While erasing previously known antibodies, the virus also targets non-specific naïve B cells¹³ in the bone marrow to enhance the production of antibodies specific to the MeV. These cells are ineffective antigen-presenting cells, however, when they encounter a specific antigen through B cell receptors, they become activated, proliferate, and differentiate into memory B cells and antibody-secreting plasma cells.

Dysregulation of the cytokines

Cytokines are signalling molecules that play a crucial role in the immune response, including cell communication, activation, and differentiation. The Janus kinase (JAK)-signal transducer and activator of transcription (STAT) pathway is critical for cytokine signalling.²⁰ If inhibited by MeV proteins (especially V protein) the cytokine responsiveness will be decreased.

During infection, measles disrupts the balance between Th1 (a cytokine that promotes inflammation) and Th2 (a cytokine that inhibits inflammation), in relation to T helper cell responses. The virus skews the immune response towards a Th2-dominated response, characterized by the production of IL-10 and TGF- β (mentioned later), while the Th1 response is suppressed. Th1 is involved in the production of key pro-inflammatory cytokines such as the Interferons (IFNs), Tumour Necrosis Factor (TNF-α) and Interleukin-1 (IL-1), which are essential for initiating and sustaining an effective immune response.
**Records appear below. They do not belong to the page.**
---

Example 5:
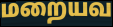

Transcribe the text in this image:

மறையவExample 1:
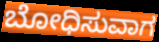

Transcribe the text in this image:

ಬೋಧಿಸುವಾಗ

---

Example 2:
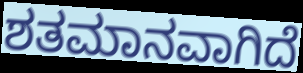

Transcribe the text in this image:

ಶತಮಾನವಾಗಿದೆ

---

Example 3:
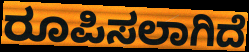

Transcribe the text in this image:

ರೂಪಿಸಲಾಗಿದೆ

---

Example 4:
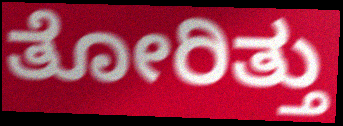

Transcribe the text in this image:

ತೋರಿತ್ತು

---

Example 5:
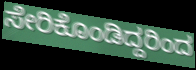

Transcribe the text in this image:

ಸೇರಿಕೊಂಡಿದ್ದರಿಂದ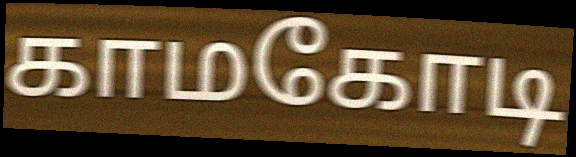
காமகோடி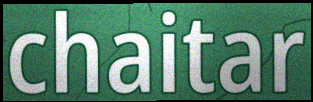
chaitarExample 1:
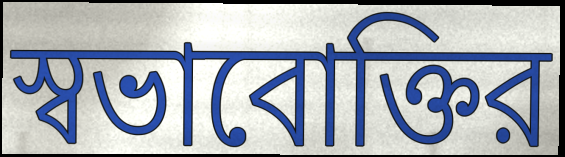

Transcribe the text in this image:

স্বভাবোক্তির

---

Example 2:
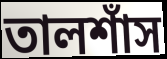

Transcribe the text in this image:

তালশাঁস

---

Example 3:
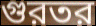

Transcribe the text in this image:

গুরতর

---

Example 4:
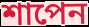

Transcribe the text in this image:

শাপেন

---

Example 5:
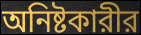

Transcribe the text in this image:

অনিষ্টকারীর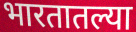
भारतातल्या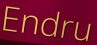
Endru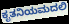
ಕೃತನಿಯಮದಲಿ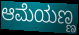
ಆಮೆಯಣ್ಣ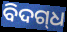
ବିଦଗ୍‌ଧ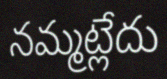
నమ్మట్లేదు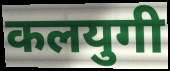
कलयुगी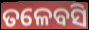
ତଳେବସି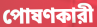
পোষণকারী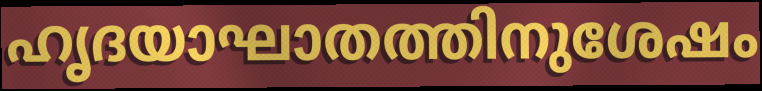
ഹൃദയാഘാതത്തിനുശേഷം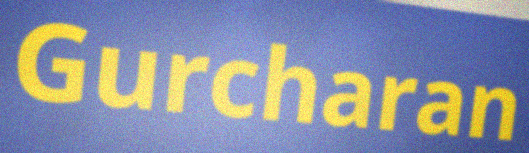
Gurcharan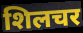
शिलचर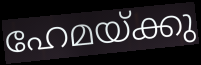
ഹേമയ്ക്കു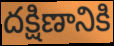
దక్షిణానికి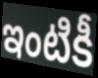
ఇంటికీ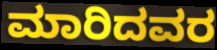
ಮಾರಿದವರ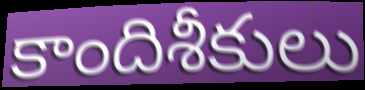
కాందిశీకులు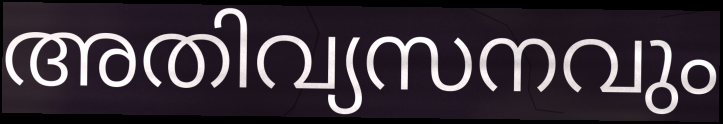
അതിവ്യസനവുംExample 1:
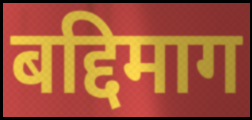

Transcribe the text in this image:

बद्दिमाग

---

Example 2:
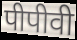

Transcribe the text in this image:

पीपीवी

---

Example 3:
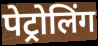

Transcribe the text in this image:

पेट्रोलिंग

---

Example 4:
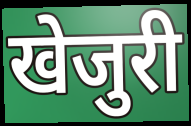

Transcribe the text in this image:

खेजुरी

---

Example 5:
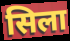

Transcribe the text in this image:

सिला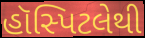
હૉસ્પિટલેથી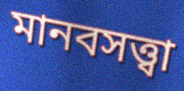
মানবসত্ত্বা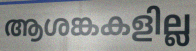
ആശങ്കകളില്ല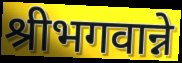
श्रीभगवान्ने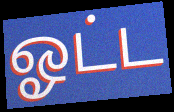
ஓட்ட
The suppression of the IFNs-type I (IFN-α and IFN-β) and type II (IFN-γ) prohibit the activation of natural killer (NK) cells and the promotion of antigen presentation by DCs and macrophages. While the reduced secretion of TNF-α and IL-1 hampers the recruitment and activation of both the innate and adaptive immune cells to the site of the infection. This impairs the body’s ability to mount an effective antiviral response. On the other hand, the upregulation of regulatory cytokines such as Interleukin-10 (IL-10) and Transforming Growth Factor (TGF- β) inhibit the function of T cells, DCs and macrophages to contribute to further immunosuppression.^18,19

As the pathogen directly reaches and infects the DCs and Macrophages, these white blood cells will produce a reduced number of key cytokines, that are required for T-cell activation and differentiation. Moreover, antigen presentation will be dysfunctional.
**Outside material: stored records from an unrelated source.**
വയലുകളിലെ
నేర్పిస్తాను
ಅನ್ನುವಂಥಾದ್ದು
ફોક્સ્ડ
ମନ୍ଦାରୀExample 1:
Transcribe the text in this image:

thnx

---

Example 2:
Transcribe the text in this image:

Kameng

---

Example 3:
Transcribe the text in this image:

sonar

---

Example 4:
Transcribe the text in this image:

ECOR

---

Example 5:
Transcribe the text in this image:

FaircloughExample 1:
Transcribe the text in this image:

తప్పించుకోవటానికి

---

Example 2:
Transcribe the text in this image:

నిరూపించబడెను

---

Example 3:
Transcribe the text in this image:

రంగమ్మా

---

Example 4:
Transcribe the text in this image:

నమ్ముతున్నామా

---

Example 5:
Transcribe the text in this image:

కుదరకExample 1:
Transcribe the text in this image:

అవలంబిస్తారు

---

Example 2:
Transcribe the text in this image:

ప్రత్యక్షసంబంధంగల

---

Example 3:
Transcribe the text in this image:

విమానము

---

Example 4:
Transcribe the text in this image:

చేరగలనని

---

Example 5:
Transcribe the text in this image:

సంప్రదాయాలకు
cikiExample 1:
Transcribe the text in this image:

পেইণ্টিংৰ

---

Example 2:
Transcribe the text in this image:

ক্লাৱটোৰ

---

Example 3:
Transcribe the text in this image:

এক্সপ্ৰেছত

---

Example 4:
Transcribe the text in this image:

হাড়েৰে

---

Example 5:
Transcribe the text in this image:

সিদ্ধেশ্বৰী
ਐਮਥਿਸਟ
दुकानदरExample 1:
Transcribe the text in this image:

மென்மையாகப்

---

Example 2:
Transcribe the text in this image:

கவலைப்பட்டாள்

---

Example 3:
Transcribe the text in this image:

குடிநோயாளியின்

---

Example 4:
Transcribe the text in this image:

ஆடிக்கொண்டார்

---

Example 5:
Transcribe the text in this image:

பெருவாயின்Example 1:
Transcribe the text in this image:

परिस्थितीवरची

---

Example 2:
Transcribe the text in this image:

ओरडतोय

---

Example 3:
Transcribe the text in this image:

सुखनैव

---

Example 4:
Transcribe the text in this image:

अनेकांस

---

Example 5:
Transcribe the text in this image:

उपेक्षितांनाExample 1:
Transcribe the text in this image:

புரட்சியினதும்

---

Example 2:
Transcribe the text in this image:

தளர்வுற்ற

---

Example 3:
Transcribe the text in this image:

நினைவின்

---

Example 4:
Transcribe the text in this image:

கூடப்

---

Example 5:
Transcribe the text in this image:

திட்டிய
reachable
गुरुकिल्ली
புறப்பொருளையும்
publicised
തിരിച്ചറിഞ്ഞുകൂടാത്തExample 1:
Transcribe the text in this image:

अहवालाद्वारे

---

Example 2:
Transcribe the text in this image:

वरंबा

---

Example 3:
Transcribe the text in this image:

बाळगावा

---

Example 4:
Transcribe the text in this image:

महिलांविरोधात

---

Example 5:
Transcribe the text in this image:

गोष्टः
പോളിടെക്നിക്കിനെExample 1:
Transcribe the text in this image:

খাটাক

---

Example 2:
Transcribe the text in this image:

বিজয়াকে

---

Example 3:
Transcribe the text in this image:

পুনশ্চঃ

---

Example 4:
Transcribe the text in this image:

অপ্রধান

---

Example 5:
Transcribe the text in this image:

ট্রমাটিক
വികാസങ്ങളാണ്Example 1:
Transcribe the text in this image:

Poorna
Vaccination and its role in preventing measles

The increased risk after several years of recovery from measles highlights the importance of sustained public health efforts to prevent measles and its associated complications. In 1988, the measles vaccine was administered as part of the measles, mumps, and rubella (MMR) vaccine in the UK,²¹ which led to a dramatic success in reducing the incidence of the disease.
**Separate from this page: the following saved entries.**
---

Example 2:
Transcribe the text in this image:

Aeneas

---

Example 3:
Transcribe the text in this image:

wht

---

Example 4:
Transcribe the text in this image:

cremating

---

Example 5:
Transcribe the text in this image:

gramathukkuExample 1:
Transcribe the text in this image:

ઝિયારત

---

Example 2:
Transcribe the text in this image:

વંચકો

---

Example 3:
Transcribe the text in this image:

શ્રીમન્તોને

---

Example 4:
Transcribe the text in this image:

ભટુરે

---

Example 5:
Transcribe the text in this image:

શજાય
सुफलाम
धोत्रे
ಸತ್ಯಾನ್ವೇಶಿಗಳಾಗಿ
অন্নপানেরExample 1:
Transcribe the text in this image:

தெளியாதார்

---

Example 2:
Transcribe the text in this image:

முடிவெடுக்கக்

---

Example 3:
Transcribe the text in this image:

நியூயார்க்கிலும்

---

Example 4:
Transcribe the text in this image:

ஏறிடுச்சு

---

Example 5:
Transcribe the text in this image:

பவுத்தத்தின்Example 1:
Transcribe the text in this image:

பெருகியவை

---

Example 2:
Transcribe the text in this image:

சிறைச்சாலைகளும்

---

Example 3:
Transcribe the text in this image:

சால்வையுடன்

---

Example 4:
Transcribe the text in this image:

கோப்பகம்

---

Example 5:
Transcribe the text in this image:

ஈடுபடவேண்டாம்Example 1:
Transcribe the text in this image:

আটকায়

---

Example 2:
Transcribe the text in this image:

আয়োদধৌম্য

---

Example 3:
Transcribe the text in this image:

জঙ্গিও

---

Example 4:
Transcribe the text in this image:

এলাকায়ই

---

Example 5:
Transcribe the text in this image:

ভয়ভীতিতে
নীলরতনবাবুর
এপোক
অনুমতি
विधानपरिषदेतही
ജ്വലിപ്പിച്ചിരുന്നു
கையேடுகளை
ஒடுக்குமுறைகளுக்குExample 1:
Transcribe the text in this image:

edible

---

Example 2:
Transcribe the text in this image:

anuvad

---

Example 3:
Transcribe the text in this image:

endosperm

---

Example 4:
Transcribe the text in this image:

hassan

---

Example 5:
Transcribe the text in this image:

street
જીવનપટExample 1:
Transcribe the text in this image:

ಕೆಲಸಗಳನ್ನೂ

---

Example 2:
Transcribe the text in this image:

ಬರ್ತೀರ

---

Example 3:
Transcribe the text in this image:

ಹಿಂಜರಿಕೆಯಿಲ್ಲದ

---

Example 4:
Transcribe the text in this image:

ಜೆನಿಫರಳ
This live attenuated vaccine mimics natural infection without causing the disease by inducing the production of neutralizing antibodies and the development of memory B and T cells, hence providing a long-lasting protective response. One dose of the treatment provides about 93% protection, while a second booster dose gives 97% protection²² and would maintain optimal protection.

Individuals, who cannot be vaccinated such as immunocompromised people, can be protected by the community through herd immunity as high vaccination coverage would reduce the overall circulation of the virus among the population. So, it is crucial to have public implications and strategies to prevent outbreaks and protect public health.

Conclusion

With a high percentage mortality rate, measles is more than just a childhood illness; it is a serious disease that can affect large communities easily through respiratory droplets. The virus not only causes acute illness but also has long-lasting effects on the immune system, also known as immune amnesia. This exposes the immune system to increasing susceptibility to other infections by deleting previously known immunological memories. Although vaccination is the most effective way to induce herd immunity, challenges occur concerning insufficient access to the vaccine and vaccine hesitancy. Continued efforts in education, surveillance, and research are essential to control and ultimately eradicate measles, ensuring a healthier future for all.